LES SOIRÉES DE CARTHAGE, par l’abbé Bourgade, curé de Saint-Louis à Carthage[1]. — L’église n’a pas été jusqu’à présent fort heureuse dans ses essais d’apostolat en Afrique, et la philosophie de son côté s’est fort peu occupée des obstacles moraux que notre civilisation devait partout y rencontrer. Ces obstacles, un prêtre catholique et de tout point orthodoxe vient aujourd’hui de la meilleure foi du monde nous annoncer qu’il croit pouvoir les vaincre ; il regarde comme possible la conversion des musulmans au christianisme, et nous indique en outre la méthode qu’il a suivie lui-même avec succès dans ses rapports avec des mahométans de Tunis. En quoi M. Bourgade se distingue-t-il des missionnaires qui ont si tristement échoué dans l’Algérie ? Par une qualité précieuse et décisive : il connaît les Orientaux et l’islam ; il a fait une étude approfondie du Koran parmi les populations arabes. Certes il combat l’œuvre de Mahomet sur beaucoup de points du dogme et de la morale ; mais il ne dit pas qu’il méprise l’islamisme, il n’en fait pas un objet de risées ni d’injures, et son effort est principalement de rechercher les côtés par lesquels le livre des croyans se rapproche de l’Évangile, afin de trouver mieux le lien des deux cultes et la transition possible de l’un à l’autre. Ce langage modéré, cette réserve prudente, cette justice rendue à l’islamisme par un prêtre très catholique, sont autant d’indications instructives pour l’état comme pour l’église, car, on le comprend, c’est à la condition d’une connaissance étendue de la législation musulmane et de ménagemens habilement calculés pour l’esprit du Koran, c’est à cette condition seule que nous pouvons gouverner et civiliser les indigènes de l’Algérie.

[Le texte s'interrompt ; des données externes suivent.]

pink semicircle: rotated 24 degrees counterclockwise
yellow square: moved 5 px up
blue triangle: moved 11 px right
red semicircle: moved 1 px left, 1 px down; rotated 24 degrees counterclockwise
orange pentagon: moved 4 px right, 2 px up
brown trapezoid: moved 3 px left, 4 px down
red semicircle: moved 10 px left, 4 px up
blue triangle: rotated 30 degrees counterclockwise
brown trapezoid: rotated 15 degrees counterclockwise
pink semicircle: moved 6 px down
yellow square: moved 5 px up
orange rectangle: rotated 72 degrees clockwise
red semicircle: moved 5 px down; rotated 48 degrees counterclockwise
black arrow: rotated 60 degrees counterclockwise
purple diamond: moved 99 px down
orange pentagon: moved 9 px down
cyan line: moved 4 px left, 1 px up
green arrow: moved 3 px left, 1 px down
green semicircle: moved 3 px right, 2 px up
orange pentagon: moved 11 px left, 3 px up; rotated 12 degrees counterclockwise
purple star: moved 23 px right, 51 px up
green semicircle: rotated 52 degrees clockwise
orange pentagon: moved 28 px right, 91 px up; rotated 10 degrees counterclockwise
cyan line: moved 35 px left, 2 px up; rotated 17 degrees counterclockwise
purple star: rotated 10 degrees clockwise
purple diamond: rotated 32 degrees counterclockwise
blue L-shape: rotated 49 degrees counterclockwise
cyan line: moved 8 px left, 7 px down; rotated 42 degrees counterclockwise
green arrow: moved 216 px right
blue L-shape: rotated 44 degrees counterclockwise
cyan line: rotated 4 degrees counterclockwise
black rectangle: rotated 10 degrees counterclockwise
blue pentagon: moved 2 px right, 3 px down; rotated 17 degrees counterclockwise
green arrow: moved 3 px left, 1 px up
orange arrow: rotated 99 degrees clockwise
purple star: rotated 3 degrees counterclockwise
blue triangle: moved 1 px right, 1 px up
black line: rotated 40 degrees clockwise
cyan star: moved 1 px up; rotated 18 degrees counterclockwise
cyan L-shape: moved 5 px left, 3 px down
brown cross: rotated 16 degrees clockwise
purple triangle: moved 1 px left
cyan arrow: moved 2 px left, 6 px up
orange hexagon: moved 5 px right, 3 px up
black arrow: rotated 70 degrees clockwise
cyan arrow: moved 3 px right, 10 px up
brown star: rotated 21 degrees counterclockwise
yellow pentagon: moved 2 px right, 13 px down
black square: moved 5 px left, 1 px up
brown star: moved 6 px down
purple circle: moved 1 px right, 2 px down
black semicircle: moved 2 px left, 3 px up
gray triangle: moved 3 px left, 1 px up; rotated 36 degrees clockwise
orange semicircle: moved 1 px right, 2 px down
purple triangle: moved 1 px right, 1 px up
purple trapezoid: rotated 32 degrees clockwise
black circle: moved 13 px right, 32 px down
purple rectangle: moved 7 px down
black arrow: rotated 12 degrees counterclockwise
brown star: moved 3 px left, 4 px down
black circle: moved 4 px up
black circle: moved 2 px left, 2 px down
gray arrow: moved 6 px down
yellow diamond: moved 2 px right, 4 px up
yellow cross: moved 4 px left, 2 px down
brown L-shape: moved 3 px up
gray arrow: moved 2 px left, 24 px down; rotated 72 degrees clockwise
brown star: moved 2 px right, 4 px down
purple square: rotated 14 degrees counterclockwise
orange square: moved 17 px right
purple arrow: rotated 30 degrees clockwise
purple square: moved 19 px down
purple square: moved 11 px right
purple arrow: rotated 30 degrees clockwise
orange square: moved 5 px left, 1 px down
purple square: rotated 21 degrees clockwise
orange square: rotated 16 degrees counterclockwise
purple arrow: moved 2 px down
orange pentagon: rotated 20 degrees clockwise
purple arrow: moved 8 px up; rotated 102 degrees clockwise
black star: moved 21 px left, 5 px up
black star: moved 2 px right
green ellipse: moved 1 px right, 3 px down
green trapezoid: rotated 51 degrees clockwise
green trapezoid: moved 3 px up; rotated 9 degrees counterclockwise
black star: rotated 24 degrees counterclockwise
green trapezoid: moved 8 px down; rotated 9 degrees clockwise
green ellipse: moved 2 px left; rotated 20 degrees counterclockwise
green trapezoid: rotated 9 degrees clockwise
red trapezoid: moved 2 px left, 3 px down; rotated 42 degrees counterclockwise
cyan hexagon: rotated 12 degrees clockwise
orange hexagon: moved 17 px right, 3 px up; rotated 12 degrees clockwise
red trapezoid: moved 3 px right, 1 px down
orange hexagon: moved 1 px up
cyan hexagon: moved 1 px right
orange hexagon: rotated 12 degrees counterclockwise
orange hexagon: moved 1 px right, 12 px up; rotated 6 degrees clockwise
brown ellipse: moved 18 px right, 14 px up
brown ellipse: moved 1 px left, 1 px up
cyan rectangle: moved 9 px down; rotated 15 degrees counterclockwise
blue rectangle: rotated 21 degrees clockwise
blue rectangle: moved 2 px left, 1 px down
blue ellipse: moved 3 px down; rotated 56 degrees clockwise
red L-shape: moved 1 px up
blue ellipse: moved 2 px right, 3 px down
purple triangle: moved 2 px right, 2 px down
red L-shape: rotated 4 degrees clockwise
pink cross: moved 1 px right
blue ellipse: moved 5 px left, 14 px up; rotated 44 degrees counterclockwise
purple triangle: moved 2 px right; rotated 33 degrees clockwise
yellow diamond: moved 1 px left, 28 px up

Dans un accès de bon sens, Voltaire écrivait déjà qu’il fallait jeter au feu tout ce que l’on avait dit jusqu’alors sur les musulmans. L’on s’est bien gardé d’en rien faire, et l’opinion en est encore à cet égard dans l’ignorance où Voltaire l’a laissée. Cependant une réaction a commencé hors de France en faveur des peuples de l’Orient. Quelques voyageurs anglais qui ont vécu parmi les Turcs, en Espagne la jeune école historique, très riche en documens sur l’ancienne civilisation arabe, les chrétiens slaves, hellènes ou valaques de la Turquie, se rencontrent aujourd’hui dans le même sentiment : l’islam n’est point cette aveugle superstition, ce n’est pas ce fatalisme grossier, ce n’est pas ce zèle toujours prêt à frapper et à conquérir, que des annalistes superficiels et des érudits à la suite nous ont représentés sous des couleurs si sombres. La vérité est, comme on l’a dit sans insister assez fort, que le Koran est une édition manquée de l’Évangile. Le livre des musulmans est écrit dans une pensée hostile aux idolâtres, oui sans doute ; mais Mahomet, si ferme qu’il fût dans sa croyance au Dieu unique, a toujours témoigné du respect pour les dogmes chrétiens, pour la révélation chrétienne et pour les personnes mêmes de la Vierge et du Christ.

Quant à l’attitude militante des deux cultes sur tous les points du monde où ils se trouvent en contact, voici ce qui l’explique. C’est que les musulmans, fort

  1. Un vol. in-80, chez Firmin Didot, rue Jacob.